Untangle the confusing web of college entrance requirements and procedures.
Because today’s students are tomorrow’s work force, it’s often said that the nation’s schools are its economic engine. Well, even the healthiest engines need an Auto Mechanic to change their oil and keep them running. A Learning Consultant, or Educational Consultant, is that Mechanic.
As a Learning Consultant, you’re not a Teacher, but you have the same objective: Employed by schools and school districts, you help students learn subject matter and skills.
Like a regular Consultant in a regular business, your goal as a Learning Consultant is operational improvement, and you achieve it through a combination of assessing, analyzing, and advising. Usually, that means observing students, schools, and classrooms, then making recommendations that will enhance and advance student learning. For instance, you might suggest new textbooks, alternative teaching techniques, different instructional formats, additional Teacher training, experimental curriculums, or new methods of assessment. In other words, the Teacher’s job is teaching; yours is ensuring that the lesson’s being learned.

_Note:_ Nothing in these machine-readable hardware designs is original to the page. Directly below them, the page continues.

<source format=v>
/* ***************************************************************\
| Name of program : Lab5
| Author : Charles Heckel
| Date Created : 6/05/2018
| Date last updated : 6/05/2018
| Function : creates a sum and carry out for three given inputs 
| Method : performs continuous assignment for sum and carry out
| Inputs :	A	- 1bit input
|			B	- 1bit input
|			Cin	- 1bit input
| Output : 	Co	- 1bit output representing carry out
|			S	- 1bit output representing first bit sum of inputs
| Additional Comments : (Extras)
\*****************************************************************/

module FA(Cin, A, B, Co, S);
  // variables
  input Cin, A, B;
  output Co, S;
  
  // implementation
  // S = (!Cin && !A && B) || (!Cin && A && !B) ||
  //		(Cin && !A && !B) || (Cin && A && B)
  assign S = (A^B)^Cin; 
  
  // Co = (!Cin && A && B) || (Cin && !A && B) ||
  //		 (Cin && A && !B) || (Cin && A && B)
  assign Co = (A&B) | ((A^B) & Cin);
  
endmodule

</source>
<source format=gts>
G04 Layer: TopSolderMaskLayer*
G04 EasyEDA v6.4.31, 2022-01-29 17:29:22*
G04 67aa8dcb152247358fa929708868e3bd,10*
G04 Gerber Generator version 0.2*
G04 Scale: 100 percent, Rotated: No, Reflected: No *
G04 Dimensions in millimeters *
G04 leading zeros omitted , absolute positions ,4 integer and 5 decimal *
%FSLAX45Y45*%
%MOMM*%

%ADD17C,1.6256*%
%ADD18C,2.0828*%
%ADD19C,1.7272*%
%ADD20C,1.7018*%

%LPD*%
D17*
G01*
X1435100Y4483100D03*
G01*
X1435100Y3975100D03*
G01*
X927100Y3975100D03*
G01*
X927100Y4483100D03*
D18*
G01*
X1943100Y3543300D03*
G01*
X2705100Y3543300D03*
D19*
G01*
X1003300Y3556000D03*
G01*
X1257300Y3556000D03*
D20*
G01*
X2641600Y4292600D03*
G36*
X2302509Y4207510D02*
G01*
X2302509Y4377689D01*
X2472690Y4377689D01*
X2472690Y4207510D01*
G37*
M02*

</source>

Because students are your number one priority, you might also consult with parents, either as an independent contractor or as the employee of an educational consultancy. In that case, you help families make educational choices.

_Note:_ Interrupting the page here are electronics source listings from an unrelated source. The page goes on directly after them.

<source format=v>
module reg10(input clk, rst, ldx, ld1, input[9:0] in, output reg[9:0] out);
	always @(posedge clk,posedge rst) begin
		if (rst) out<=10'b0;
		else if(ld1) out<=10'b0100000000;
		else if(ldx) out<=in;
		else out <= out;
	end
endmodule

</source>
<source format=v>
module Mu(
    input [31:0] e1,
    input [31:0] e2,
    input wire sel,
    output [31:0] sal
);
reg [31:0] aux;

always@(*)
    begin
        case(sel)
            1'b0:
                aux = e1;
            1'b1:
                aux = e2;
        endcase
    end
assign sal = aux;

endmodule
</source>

For instance, you might help parents choose appropriate private schools for their children. You might also find programs that could help them assess and address students’ special needs, including learning disabilities and physical handicaps. In addition, you might develop plans for nurturing gifted children’s talents.
Either way — consulting with schools or parents — you give the education system its regular tune-up so it can do a better job of teaching and training students.